Published in final edited form as: Trends Neurosci. 2013 Aug 20;36(11):10.1016/j.tins.2013.07.002. doi: 10.1016/j.tins.2013.07.002

Figure 1. Mammalian NMNATs have distinct subcellular localizations.

Figure 1

NMNAT1 is a nuclear protein with a predicted nuclear localization signal (NLS) between Glu107–Lys146 [87]. NMNAT2 is localized to the Golgi apparatus via palmitoylation of Cys164 and Cys165 [4, 87]. In the mouse brain, NMNAT2 is enriched in numerous membrane compartments, including synaptic terminals and synaptic vesicles [4, 22]. NMNAT3 is predominantly localized in mitochondria and its first 25 residues encode a mitochondrial targeting sequence [50]. NAD+, the enzymatic product of NMNATs, is an essential cofactor for many metabolic processes, transcriptional regulation and several protein modification reactions.
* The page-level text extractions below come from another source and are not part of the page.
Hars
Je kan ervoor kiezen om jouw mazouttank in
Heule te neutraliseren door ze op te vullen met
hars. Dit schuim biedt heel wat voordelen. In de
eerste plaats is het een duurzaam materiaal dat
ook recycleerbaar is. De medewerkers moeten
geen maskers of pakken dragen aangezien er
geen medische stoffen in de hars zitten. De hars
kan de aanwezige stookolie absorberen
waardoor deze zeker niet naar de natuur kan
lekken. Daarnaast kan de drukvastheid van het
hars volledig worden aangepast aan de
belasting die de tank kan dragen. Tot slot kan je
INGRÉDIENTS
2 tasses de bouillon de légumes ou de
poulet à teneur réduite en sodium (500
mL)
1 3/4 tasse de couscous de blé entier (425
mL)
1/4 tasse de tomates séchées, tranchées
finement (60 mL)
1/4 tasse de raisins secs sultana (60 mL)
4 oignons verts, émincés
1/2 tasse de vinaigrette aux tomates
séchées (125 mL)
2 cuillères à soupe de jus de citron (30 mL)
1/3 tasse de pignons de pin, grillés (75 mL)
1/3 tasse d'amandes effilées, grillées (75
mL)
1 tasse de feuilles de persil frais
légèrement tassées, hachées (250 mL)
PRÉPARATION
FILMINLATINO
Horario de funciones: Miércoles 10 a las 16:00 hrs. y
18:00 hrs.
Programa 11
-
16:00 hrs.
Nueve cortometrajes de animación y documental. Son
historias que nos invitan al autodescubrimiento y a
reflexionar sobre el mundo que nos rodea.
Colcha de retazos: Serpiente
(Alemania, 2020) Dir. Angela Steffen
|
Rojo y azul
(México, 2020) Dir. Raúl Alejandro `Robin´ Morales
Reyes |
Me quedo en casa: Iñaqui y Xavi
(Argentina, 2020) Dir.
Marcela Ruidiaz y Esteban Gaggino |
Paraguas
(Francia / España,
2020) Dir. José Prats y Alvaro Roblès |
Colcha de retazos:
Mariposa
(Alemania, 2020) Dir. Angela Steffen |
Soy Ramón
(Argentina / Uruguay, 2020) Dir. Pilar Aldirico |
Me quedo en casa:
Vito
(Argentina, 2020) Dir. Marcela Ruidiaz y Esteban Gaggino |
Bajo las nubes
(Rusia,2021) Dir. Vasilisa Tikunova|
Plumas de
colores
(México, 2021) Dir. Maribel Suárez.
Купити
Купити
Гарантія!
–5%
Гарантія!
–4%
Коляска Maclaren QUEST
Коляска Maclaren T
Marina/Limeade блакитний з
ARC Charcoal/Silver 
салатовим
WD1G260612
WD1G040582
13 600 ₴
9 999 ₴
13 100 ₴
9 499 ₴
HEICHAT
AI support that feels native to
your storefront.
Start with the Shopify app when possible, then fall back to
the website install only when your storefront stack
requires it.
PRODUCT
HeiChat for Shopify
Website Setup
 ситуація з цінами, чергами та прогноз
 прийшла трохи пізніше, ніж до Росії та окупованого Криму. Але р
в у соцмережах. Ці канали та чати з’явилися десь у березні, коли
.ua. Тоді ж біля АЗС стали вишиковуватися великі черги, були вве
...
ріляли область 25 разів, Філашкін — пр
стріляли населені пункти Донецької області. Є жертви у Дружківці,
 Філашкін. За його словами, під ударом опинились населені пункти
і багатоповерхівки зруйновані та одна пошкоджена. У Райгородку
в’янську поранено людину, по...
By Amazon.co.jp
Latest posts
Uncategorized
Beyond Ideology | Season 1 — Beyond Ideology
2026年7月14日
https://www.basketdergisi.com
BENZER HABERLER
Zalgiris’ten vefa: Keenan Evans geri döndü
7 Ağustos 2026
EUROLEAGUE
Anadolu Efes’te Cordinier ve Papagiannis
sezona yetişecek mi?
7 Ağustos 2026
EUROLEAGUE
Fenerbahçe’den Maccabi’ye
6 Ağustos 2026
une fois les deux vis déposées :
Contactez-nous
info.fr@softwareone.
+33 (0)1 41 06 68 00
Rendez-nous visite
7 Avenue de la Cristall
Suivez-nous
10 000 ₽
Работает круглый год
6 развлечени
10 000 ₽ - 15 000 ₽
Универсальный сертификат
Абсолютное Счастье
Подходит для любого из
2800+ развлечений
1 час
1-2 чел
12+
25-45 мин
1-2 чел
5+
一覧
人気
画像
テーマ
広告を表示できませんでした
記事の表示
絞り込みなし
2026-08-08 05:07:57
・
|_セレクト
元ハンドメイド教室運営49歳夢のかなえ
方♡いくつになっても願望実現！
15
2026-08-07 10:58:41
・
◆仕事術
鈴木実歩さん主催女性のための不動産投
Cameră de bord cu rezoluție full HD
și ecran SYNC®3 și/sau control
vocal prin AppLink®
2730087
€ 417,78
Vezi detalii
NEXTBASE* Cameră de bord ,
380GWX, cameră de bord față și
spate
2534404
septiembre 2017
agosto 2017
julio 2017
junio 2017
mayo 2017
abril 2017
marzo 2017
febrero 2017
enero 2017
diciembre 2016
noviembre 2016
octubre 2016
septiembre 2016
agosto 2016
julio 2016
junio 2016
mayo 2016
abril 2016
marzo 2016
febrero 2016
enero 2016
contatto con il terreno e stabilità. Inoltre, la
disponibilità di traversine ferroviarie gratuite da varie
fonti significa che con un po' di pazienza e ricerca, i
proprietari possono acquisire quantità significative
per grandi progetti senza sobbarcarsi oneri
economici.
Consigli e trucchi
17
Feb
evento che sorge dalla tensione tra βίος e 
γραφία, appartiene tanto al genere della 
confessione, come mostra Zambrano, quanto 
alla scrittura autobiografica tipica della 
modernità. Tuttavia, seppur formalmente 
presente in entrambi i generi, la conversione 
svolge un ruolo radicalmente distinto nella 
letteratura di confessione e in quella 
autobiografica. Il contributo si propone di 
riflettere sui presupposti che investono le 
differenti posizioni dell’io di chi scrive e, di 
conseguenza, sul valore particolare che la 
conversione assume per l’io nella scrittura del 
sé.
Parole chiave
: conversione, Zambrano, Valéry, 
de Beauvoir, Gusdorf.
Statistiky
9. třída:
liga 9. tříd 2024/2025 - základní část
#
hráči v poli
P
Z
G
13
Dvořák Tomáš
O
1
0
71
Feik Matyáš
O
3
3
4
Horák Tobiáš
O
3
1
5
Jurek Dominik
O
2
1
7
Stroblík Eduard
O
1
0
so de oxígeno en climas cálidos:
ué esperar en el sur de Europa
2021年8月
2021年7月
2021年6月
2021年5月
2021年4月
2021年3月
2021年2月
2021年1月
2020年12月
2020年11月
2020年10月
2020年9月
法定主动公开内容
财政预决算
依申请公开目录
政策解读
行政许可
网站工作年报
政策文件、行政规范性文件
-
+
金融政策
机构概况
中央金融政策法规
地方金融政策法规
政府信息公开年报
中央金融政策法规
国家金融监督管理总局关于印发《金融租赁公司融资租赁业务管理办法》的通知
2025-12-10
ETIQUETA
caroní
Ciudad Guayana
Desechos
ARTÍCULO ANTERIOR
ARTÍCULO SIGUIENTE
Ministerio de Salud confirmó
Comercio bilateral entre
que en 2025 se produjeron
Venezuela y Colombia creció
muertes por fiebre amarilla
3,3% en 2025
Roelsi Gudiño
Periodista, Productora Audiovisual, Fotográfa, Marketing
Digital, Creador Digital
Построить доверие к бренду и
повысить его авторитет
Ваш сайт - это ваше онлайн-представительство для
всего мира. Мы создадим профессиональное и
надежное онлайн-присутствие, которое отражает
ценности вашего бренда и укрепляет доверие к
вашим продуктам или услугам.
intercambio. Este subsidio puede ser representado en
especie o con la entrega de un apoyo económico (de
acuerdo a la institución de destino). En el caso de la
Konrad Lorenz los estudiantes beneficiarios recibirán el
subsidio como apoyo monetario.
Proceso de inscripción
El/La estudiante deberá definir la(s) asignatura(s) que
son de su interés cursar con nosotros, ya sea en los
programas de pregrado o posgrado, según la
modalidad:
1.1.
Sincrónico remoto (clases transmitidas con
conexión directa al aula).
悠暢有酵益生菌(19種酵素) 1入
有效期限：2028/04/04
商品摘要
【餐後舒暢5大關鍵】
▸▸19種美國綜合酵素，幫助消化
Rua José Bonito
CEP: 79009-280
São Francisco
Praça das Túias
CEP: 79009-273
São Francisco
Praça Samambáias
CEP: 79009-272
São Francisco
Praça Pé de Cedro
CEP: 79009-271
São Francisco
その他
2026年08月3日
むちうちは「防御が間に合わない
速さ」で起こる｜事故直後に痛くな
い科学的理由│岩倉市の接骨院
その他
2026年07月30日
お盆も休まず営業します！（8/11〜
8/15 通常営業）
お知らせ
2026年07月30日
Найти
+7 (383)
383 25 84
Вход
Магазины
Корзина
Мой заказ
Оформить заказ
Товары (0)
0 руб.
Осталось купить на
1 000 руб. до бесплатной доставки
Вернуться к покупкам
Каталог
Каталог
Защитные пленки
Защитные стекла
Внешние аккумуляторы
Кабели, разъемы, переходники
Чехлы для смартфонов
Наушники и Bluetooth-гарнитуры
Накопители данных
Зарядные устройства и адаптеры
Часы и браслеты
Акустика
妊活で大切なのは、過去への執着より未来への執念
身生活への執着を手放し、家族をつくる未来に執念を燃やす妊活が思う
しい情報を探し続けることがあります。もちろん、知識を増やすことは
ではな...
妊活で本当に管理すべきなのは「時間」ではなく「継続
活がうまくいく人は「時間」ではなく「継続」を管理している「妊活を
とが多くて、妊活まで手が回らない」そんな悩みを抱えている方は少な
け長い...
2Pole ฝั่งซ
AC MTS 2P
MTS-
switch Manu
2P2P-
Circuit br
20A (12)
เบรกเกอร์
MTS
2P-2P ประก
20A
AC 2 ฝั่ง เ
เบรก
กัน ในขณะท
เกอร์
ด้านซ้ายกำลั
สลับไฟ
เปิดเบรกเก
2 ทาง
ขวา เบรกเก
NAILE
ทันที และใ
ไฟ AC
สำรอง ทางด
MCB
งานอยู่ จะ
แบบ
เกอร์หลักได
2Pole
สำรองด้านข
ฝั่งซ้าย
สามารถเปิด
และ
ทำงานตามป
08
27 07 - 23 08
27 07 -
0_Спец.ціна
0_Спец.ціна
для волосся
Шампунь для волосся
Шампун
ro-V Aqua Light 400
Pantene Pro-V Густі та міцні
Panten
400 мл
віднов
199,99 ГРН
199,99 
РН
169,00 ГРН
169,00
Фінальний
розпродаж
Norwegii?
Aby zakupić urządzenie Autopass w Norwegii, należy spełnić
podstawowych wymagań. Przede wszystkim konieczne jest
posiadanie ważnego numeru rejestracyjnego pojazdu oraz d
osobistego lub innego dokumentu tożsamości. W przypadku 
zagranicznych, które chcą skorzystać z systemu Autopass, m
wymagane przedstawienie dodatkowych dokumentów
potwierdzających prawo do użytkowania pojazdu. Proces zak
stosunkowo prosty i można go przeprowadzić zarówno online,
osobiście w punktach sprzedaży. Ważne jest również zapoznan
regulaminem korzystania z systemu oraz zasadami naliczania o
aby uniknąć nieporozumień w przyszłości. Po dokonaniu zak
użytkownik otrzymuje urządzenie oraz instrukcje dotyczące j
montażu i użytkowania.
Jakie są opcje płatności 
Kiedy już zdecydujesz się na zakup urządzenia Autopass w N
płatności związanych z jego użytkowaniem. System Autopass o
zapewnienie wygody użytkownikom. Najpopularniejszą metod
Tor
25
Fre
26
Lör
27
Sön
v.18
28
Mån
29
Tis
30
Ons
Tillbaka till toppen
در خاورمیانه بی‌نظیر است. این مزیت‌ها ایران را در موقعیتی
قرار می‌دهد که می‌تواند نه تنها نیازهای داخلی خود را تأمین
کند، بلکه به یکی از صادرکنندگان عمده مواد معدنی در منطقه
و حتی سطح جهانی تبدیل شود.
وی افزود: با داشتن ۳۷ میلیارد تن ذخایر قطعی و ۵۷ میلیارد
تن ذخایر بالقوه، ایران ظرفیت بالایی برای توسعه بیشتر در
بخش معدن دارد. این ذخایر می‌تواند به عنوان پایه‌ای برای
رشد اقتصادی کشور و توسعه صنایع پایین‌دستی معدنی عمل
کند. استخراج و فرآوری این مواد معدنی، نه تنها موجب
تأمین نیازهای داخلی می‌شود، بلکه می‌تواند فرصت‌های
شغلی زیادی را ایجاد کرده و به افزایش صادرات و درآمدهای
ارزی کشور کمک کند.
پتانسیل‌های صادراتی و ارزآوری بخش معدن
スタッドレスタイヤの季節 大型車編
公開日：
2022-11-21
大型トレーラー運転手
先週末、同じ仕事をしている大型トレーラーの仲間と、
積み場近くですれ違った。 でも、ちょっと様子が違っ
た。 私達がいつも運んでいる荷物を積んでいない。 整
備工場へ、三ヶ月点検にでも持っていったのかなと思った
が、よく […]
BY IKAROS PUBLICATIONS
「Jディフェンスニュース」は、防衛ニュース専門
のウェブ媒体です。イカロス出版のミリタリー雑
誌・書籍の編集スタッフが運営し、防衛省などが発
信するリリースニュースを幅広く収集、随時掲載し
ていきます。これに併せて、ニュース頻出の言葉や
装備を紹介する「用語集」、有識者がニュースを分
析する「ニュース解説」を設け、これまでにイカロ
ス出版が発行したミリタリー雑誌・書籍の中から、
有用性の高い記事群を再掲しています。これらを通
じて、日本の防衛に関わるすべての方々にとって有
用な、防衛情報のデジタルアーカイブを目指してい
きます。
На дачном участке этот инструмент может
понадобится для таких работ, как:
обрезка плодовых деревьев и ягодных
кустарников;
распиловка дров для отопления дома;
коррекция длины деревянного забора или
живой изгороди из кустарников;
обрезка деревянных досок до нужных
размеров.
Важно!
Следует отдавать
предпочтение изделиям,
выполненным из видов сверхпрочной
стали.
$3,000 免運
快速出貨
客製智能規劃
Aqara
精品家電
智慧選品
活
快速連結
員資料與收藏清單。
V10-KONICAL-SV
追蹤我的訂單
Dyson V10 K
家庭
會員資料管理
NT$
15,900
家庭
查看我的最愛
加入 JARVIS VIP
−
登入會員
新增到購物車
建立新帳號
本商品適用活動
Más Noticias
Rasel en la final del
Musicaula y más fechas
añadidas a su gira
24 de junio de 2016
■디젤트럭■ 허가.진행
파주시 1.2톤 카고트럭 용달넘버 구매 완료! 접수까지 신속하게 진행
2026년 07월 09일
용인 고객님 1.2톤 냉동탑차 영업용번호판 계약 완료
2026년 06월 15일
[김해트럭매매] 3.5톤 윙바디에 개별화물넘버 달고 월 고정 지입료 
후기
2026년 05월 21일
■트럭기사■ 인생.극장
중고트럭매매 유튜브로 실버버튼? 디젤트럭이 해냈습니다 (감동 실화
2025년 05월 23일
The NAD signaling pathway generates precursors of several intracellular calcium mobilizing agents including cADPR and NAADP. Abbreviations: ADPR, ADP-ribose; CAC, citric acid cycle; cADPR, cyclic ADP-ribose; NAADP, nicotinic acid adenine dinucleotide phosphate; NADase, bifunctional NAD glycohydrolase/ADP-ribosylcyclase; PARP, poly-ADP-ribose polymerase.